Last night you werent well, infact i honestly thought you were dead, i popped you on to paper ready to remove you from the room, and you took a huge gasp of air. i gave you a second chance, gave you some water, poped you in a tub. Came down this morning to find you dead 

Im so sorry, and i also killed those EVIL evil mealworm beetles which managed to get in to the tub. im so sorryry i just hope you had diedat that point. (on had taken to nibblying her tail )

You must of been happy you were Brilliant to watch, my favouite gecko to watch. Will miss you  really will. Im sure spotty and dotty will too.

Dad will burry you soon, its too frozen outside to do it now! but yea..
keeop on catchign those crickets, mealies etc in reptiheaven ok?

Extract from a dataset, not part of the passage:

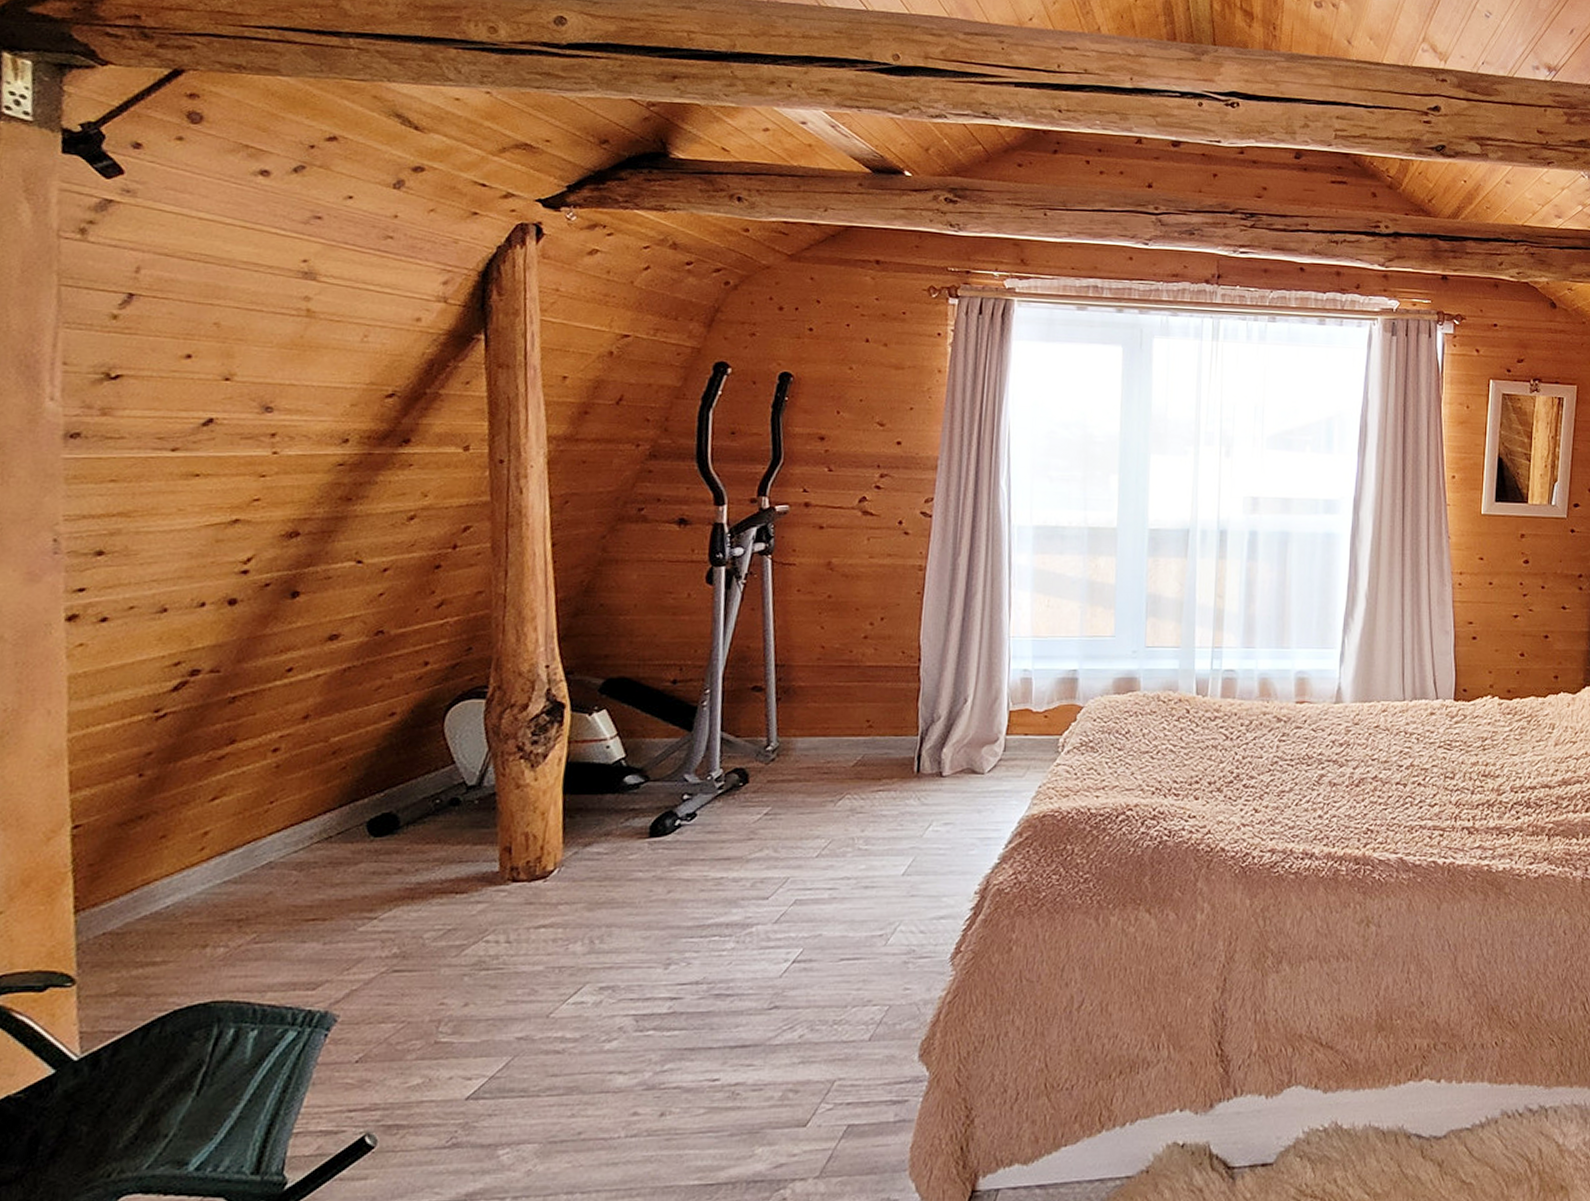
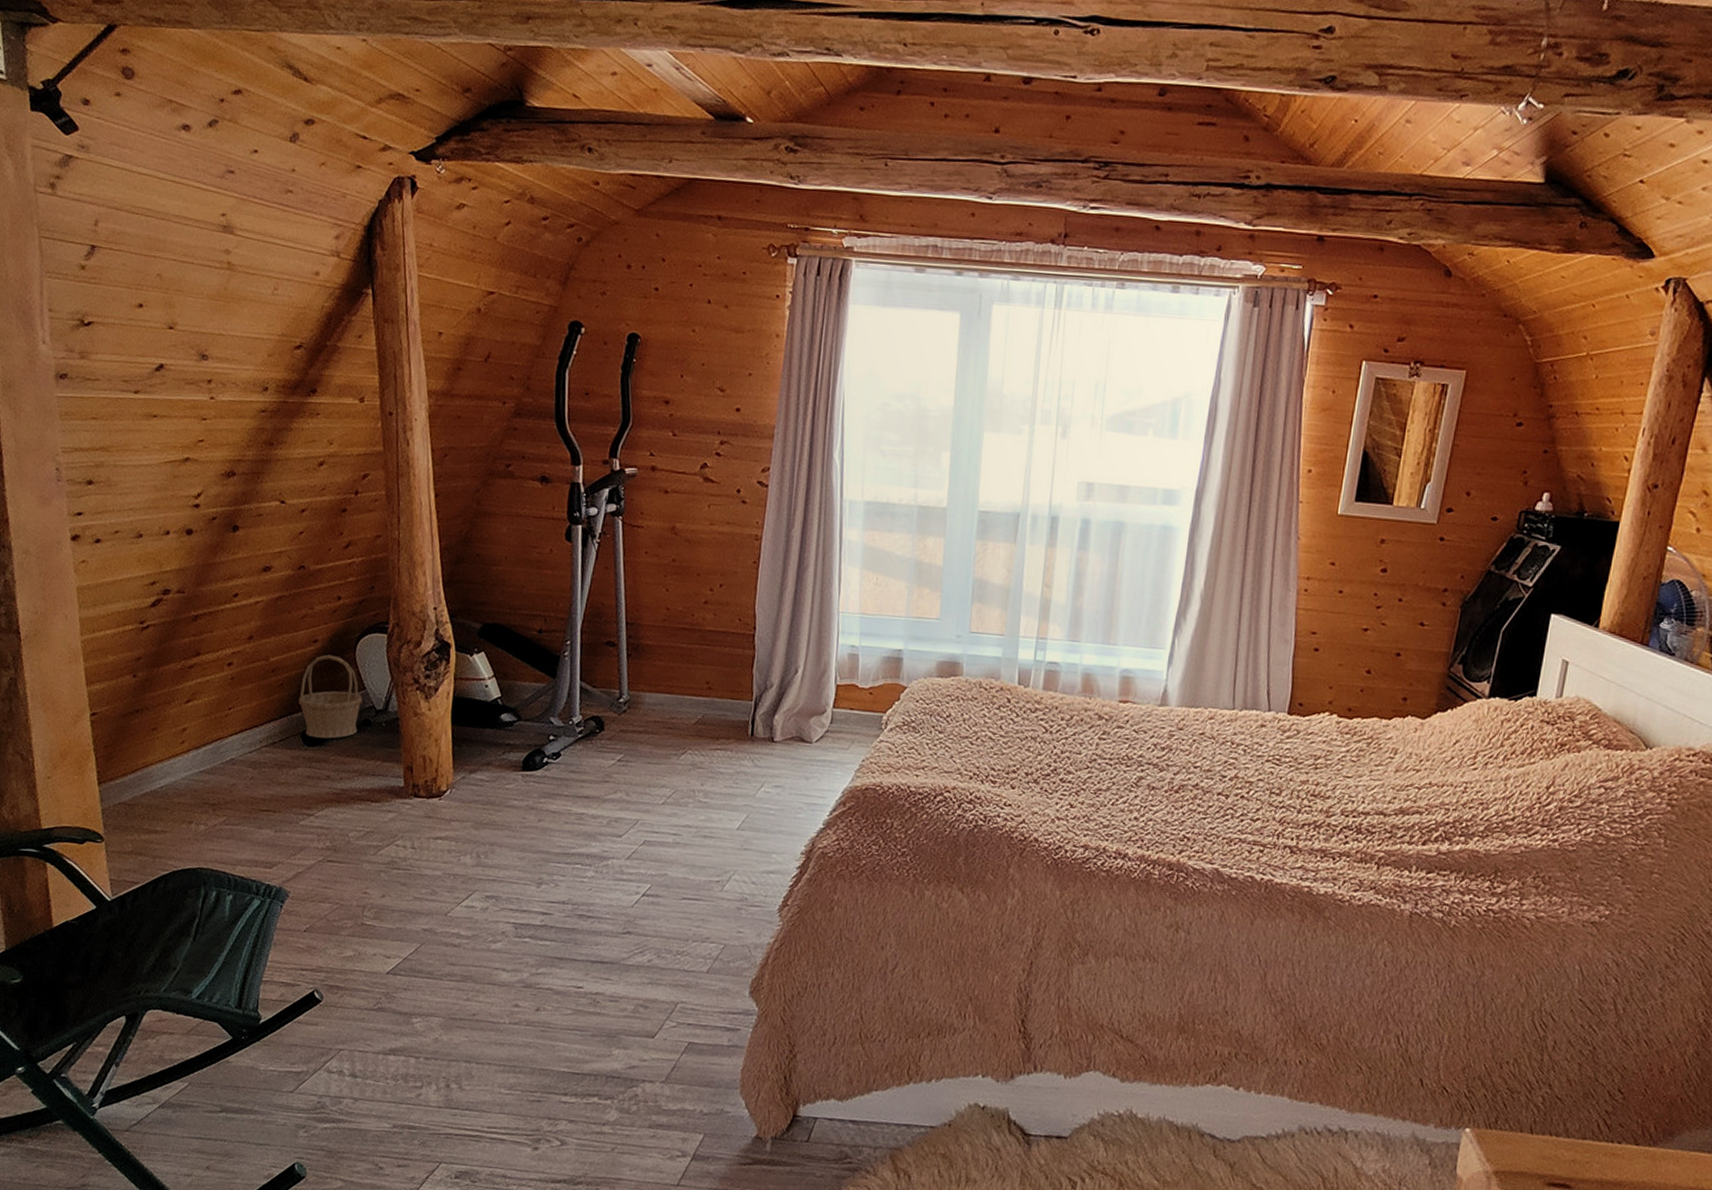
basket: none [365,728,451,825] -> present [298,654,363,739]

Sleep well mrs, will miss you 

The day we got you










Putting on weight!










One of the only times we were able to pick you up! You were SO SO SO SO SO SO fast!










Sleep well. Miss you x


----------



## GothGirl (Apr 9, 2008)

RIP Tiny

So sorry love


----------



## freekygeeky (May 25, 2007)

GothGirl said:


> RIP Tiny
> 
> So sorry love



thanky)


----------



## hubert_cumberdale (Oct 22, 2008)

so sad


----------



## freekygeeky (May 25, 2007)

hubert_cumberdale said:


> so sad




thank you for posting


----------



## hollypops (Nov 3, 2008)

She looked lovely. Sorry for your loss.


----------



## sparkle (Mar 21, 2007)

geena she was stunning sorry for your loss xxx


----------



## freekygeeky (May 25, 2007)

hollypops said:


> She looked lovely. Sorry for your loss.





sparkle said:


> geena she was stunning sorry for your loss xxx



thank you you two 
the other two look so lost in their big viv now


----------